Both were interested in psychology — she’s now a therapist working with adolescents, and he oversees outpatient mental health services. Both valued their Christian faith. And both yearned, in forming a family, for a redo of the circumstances in which they were raised. Mark grew up apart from his father, and Katie’s family was marred by alcoholism.

“What excited me a lot was to have the opportunity to have the family I wanted that I didn’t really have growing up,” Katie says.

They were engaged within six months and married the following summer. Katie surprised Mark by arranging for Harry Kalas, the former Phillies announcer, to record the introductions as they and their wedding party strode into the reception.
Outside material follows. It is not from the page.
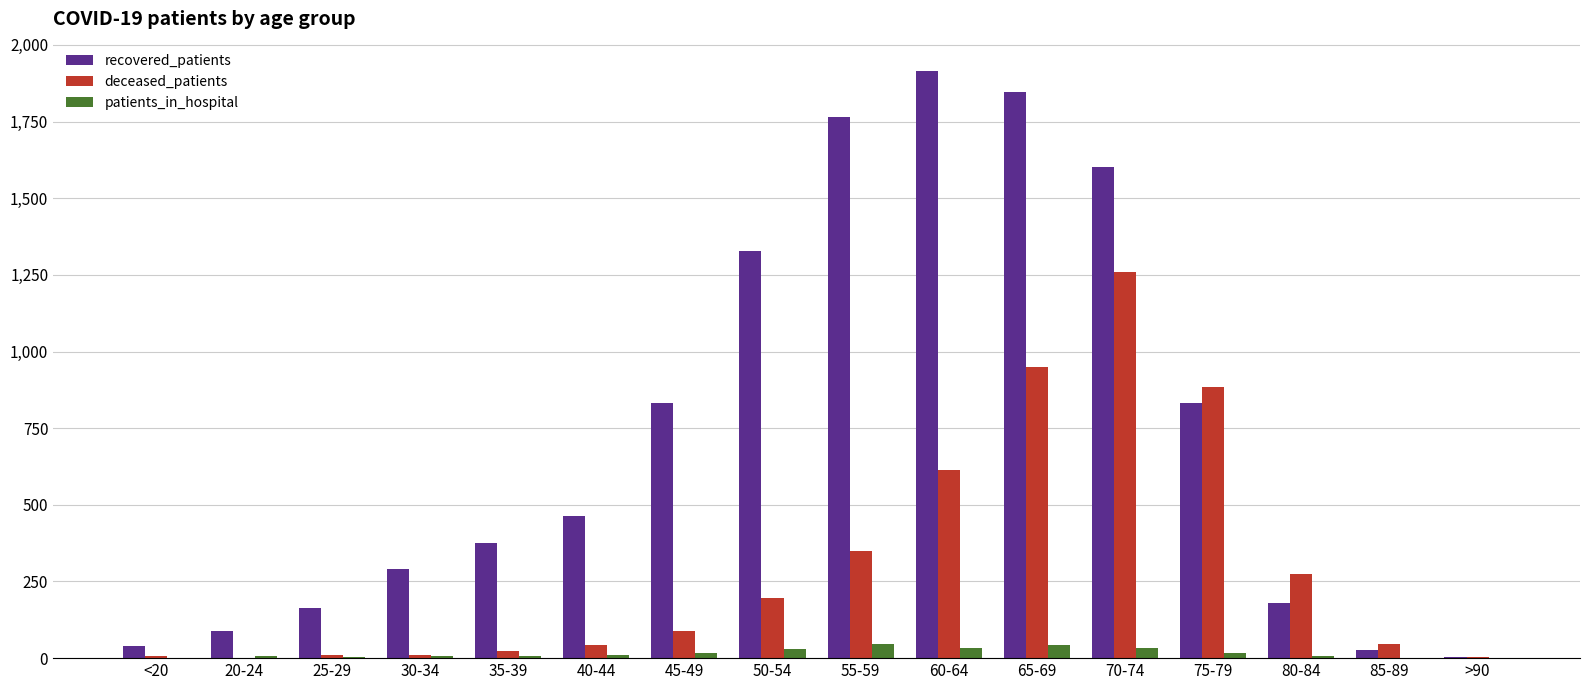

Is it true that recovered_patients equals 310 at 80-84?

False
Mark is a fervent Phillies fan; the home team won that year’s World Series. “2008 was a good year,” he says.

The following year, Katie’s parents stunned her by getting divorced. Three years later, Mark’s beloved grandfather — a surrogate father, really — died. “It was a lot of grief that could have torn us apart, but instead drew us closer,” Katie says. The double sorrow also made them feel it was time for something good to happen.
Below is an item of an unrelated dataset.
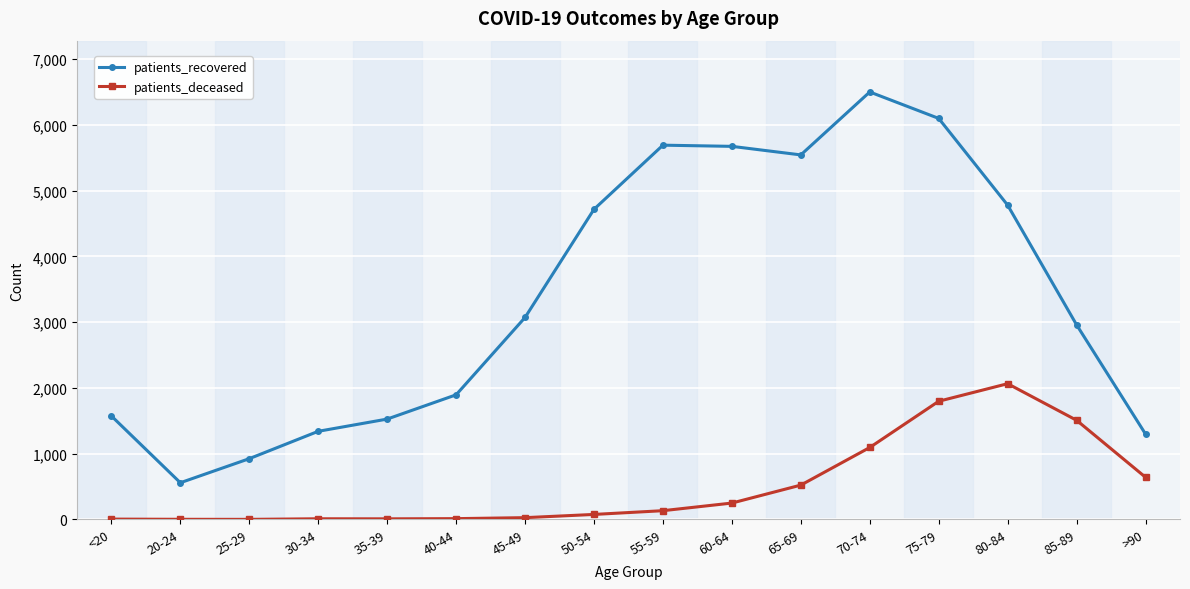

What is the approximate value of patients_recovered at 55-59, to the nearest 100?

5700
But news of the pregnancy — and the fact that the baby was a boy — triggered other worries, especially for Mark. “I remember a lot of anxiety: Can I be a father to a boy? Am I going to be able to parent him and mentor him and do the things you’re supposed to do?”
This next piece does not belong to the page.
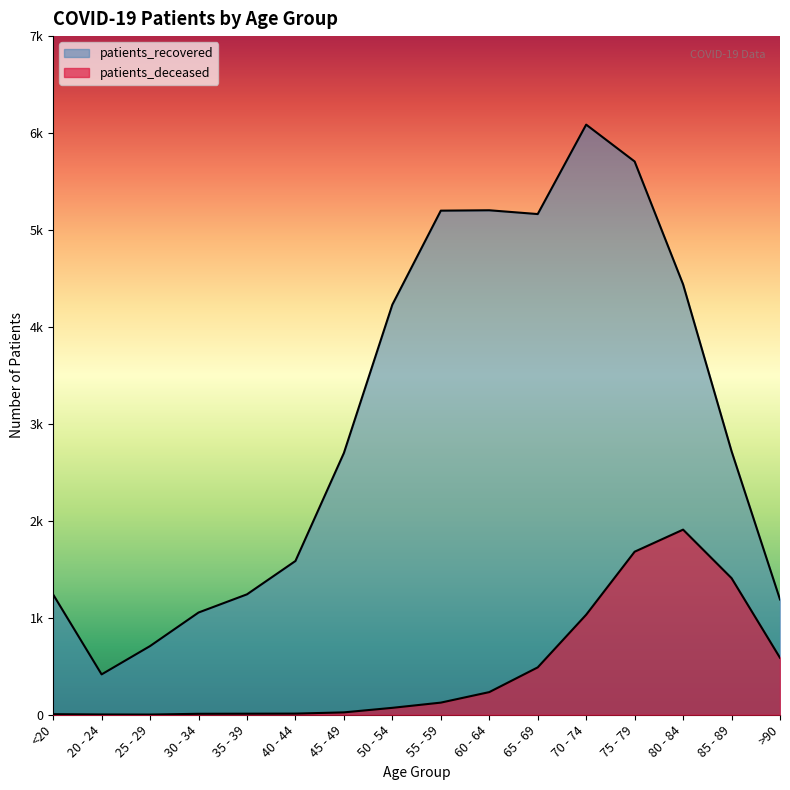

Where is patients_deceased nearest to the value 978?

70 - 74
When they went to Lankenau Medical Center on April 1 — Katie was having contractions about five minutes apart — a doctor dismissed them as “really bad cramps” and sent her home. “I felt like she was saying, ‘You’re not tough.’ I took that as a challenge.” Katie labored at home — a restless night, a contraction-filled day, a walk around the block during which she kept gasping, “I can talk through this pain.” By the time they returned to the hospital at 10:30 p.m., she was fully dilated. “He popped out at 2:30 a.m., so healthy and perfect,” she says. “I remember this tiny, little, frail person, this little baby, just wailing.”

For Mark, it was a moment of realization: “Here’s our family. That was the first really positive, huge thing that had happened since we’d gotten married.”

The first weeks were tense — Danny had a tongue-tie and torticollis, a stiff neck caused by positioning in the womb. Feedings took an excruciating 90 minutes; Katie wobbled, sleep-starved, through the days. Still, “he was my little miracle. I still felt so amazed that I got to be a mother to this tiny baby … I was in awe that he was really there.”

Two frozen embryos remained after their previous IVF cycles; they hoped for a sibling, not too far apart from Danny in age. But after the transfer, on the day Katie was scheduled for blood work to determine whether she was pregnant, she began to bleed. She wept in the car all the way to the clinic, where a nurse said, “I don’t want to get your hopes up, but sometimes these things happen and people are still pregnant.”

“I was basically grieving,” Katie says. “The home pregnancy test was negative. Then I get the call: You’re pregnant. I said, ‘What?!?’ ”

This time, Katie let her contractions be a signal to head to the hospital sooner; still, she was fully dilated by the time they arrived. “The nurse said, ‘This baby is here. If you just push, she will come out in 15 minutes.’ I said, ‘You promise?’ ”

When Katie thinks about their journey to parenthood, words like perseverance and thankfulness come to mind. “I have this awe and this humility around the idea that [parenthood] is not a given.”

But it is a gift. “Even though hard stuff happens,” says Mark, “that stuff can be redeemed.”